Wioleta Bochor Jakowa (bulgarisch Виолета Бохор Якова, auch Violeta Yakova oder Violeta Jakova; * 2. Juni 1923 in Dupniza, Zarentum Bulgarien; † 18. Juni 1944) war eine bulgarische Widerstandskämpferin während des Zweiten Weltkriegs und aktives Mitglied der Bulgarischen Kommunistischen Partei (BKP).

Biographie

Wioleta Jakowa war die Tochter eines sephardischen Händlers, der vor ihrer Geburt starb und die Familie in schwierigen finanziellen Verhältnissen zurückließ. Im Alter von 14 Jahren begann sie, als Hilfsarbeiterin in einem Tabaklager zu arbeiten. 1939 zog sie in die Hauptstadt Sofia, wo sie als Näherin arbeitete.[1]

Nach dem Militärputsch vom 19. Mai 1934 und der Auflösung der politischen Parteien entstand eine autoritäre Regierung unter Zar Boris III., dem ein starkes Parlament gegenüber stand. Bis 1941 hatte sich das zaristische Bulgarien nicht am Zweiten Weltkrieg beteiligt, trat aber schließlich dem Dreimächtepakt (Deutschland, Japan, Italien) bei, worauf deutsche Truppen im Land stationiert wurden (siehe Bulgarien und der Zweite Weltkrieg).[2] Schon vor der Besetzung hatte das Parlament nach mehrtägigen Debatten im Dezember 1940 das antisemitische Gesetz zum Schutz der Nation verabschiedet, das im Januar 1941 in Kraft trat. Das Gesetz erklärte Juden zu Bürgern minderen Rechts und enteignete sie zum Teil. Ab März 1943 wurden Juden von der deutschen Gestapo aus Thrakien und Makedonien in Vernichtungslager verschleppt.[3] Gleichzeitig bildete sich in der bulgarischen Bevölkerung konfessionsübergreifend Widerstand (siehe Rettung der bulgarischen Juden) gegen die Verschleppung der Menschen.
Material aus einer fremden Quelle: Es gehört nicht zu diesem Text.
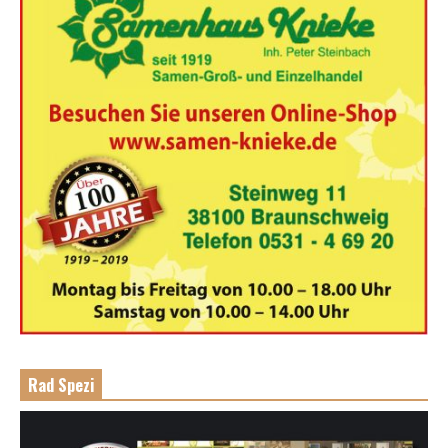
Rad Spezi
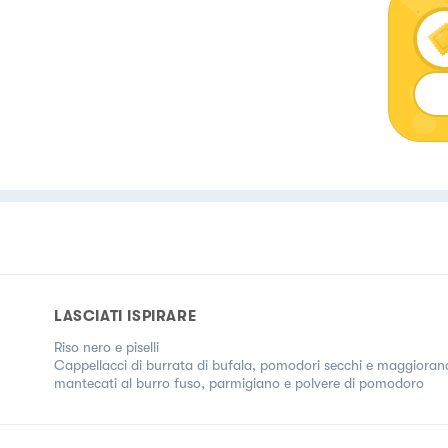
LASCIATI ISPIRARE
Riso nero e piselli
Cappellacci di burrata di bufala, pomodori secchi e maggioran
mantecati al burro fuso, parmigiano e polvere di pomodoro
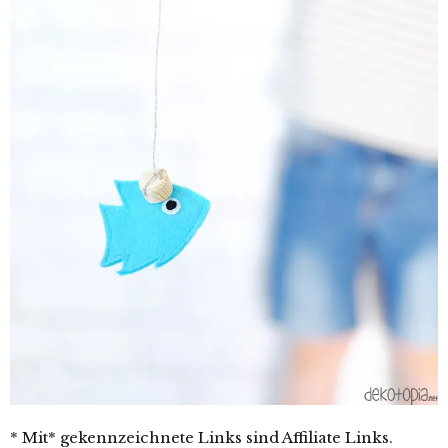
* Mit* gekennzeichnete Links sind Affiliate Links.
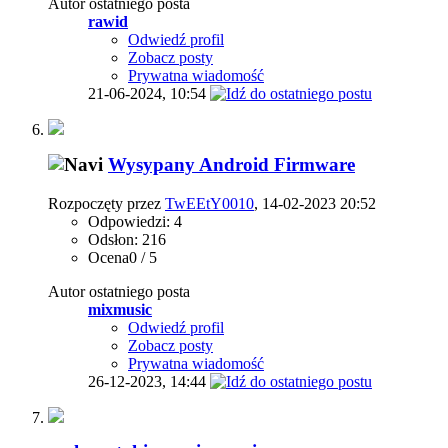
Autor ostatniego posta
rawid
Odwiedź profil
Zobacz posty
Prywatna wiadomość
21-06-2024,
10:54
Wysypany Android Firmware
Rozpoczęty przez
TwEEtY0010
, 14-02-2023 20:52
Odpowiedzi: 4
Odsłon: 216
Ocena0 / 5
Autor ostatniego posta
mixmusic
Odwiedź profil
Zobacz posty
Prywatna wiadomość
26-12-2023,
14:44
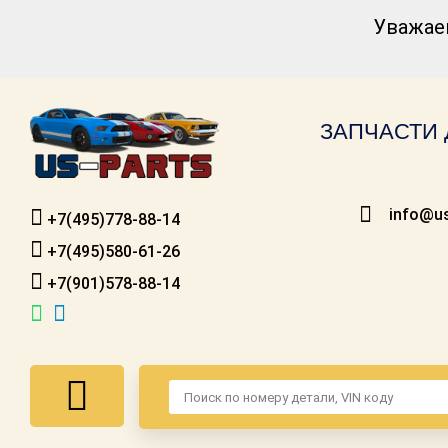
Уважае
Каталог для
американских
автомобилей
ЗАПЧАСТИ 
Онлайн каталоги
- любые
запчасти
info@us
+7(495)778-88-14
Подбор по
запросу
+7(495)580-61-26
+7(901)578-88-14
Детали для ТО
Ремонт и
техобслуживание
Доставка
Оплата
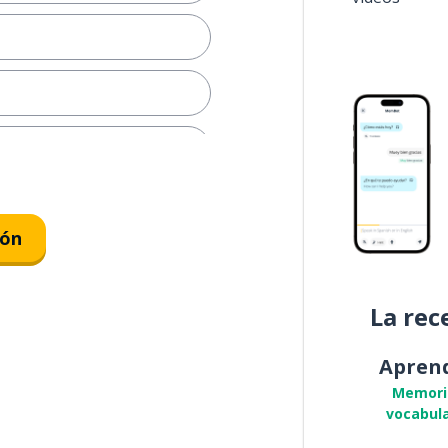
n género de...
ión
La rec
Apren
Memori
vocabula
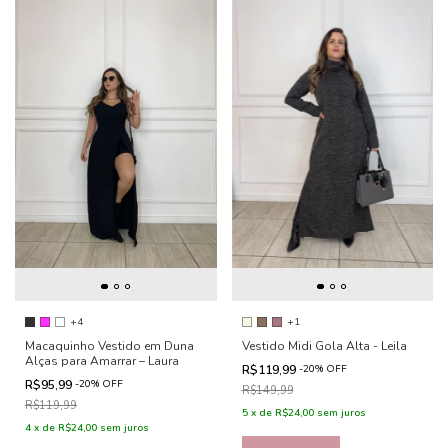
+4
+1
Macaquinho Vestido em Duna
Vestido Midi Gola Alta - Leila
Alças para Amarrar – Laura
R$119,99
-
20
%
OFF
R$95,99
-
20
%
OFF
R$149,99
R$119,99
5
x
de
R$24,00
sem juros
4
x
de
R$24,00
sem juros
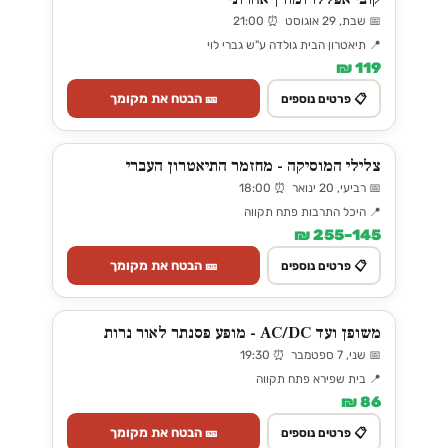
📅 שבת, 29 אוגוסט ⏰ 21:00
📍 תיאטרון הבית גולדה ע"ש גברי לוי
119 ₪
🎫 הבטח את מקומך
📋 פרטים נוספים
צלילי המוסיקה - מחזמר התיאטרון העברי
📅 רביעי, 20 ינואר ⏰ 18:00
📍 היכל התרבות פתח תקווה
145–255 ₪
🎫 הבטח את מקומך
📋 פרטים נוספים
משופן ועד AC/DC - מופע פסנתר לאור נרות
📅 שני, 7 ספטמבר ⏰ 19:30
📍 בית שפירא פתח תקווה
86 ₪
🎫 הבטח את מקומך
📋 פרטים נוספים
In diesen Jahren engagierte sich die Jüdin Jakowa in sozialistischen Organisationen wie etwa dem Arbeiterjugendverband (REM) und im Widerstand der Bulgarischen Kommunistischen Partei (BKP); sie genoss Respekt in den eigenen Reihen, weil sie gute Arbeit als Bezirkssekretärin leistete.[4] Emil Markow von der Zentralen Militärkommission der BKP initiierte die Bildung von kleinen städtischen Kampfgruppen aus den „15 besten und tapfersten“ Frauen und Männern, angeführt von Slawtscho Radomirski und Metodi Schatorow.[5] Jakowa wurde Mitglied einer solchen Kampfgruppe unter der Führung von Radomirski und nahm den Kampfnamen „Ivanka“ an. Diese Gruppen bestanden aus drei bis sechs Mitgliedern zwischen 17 und 26 Jahren – Frauen und Männer –, die Paare bildeten, in der Regel einer Arbeit nachgingen und legale Adressen hatten.[6] Die Gruppen durchliefen ein körperliches wie auch ein Schießtraining und unterlagen strengen Regeln: Die Mitglieder kannten ihre echten Namen nicht untereinander, und sie verwendeten häufig wechselnde Decknamen. Sie mussten bestimmte Prüfungen ablegen und erhielten Gehälter von der BKP sowie Lebensmittel auf Kosten der Partei. Nach den Regeln einer Aktion gab es immer ein ausführendes und ein bewachendes Paar.[7] Im Gegensatz zu Partisanentruppen in anderen Teilen Europas gab es keine separaten jüdischen Kader, und die jüdischen Kämpfer waren vollständig integriert.[1] Es ist nicht bekannt, wie viele Partisanen insgesamt aktiv waren: Die Schätzungen von Historikern schwanken von 2000 bis zu rund 18.000 Personen.[8] Die Kampfgruppen unternahmen Sabotageakte etwa gegen Fabriken, Tanklager und Eisenbahnen, um die deutsche Wehrmacht möglichst zu schwächen. Zunächst zündeten Jakowa und ihre Mitstreiter einen Schober an, in dem Heu für die Wehrmacht gelagert wurde. Die meisten Verantwortlichen wurden verhaftet, und Wioleta Jakowa wurde in Abwesenheit zum Tode verurteilt. Bei einem weiteren Anschlag zündeten sie das Lager einer Kürschnerei an, in dem Lederwaren und Pelze der Wehrmacht aufbewahrt wurden.[9]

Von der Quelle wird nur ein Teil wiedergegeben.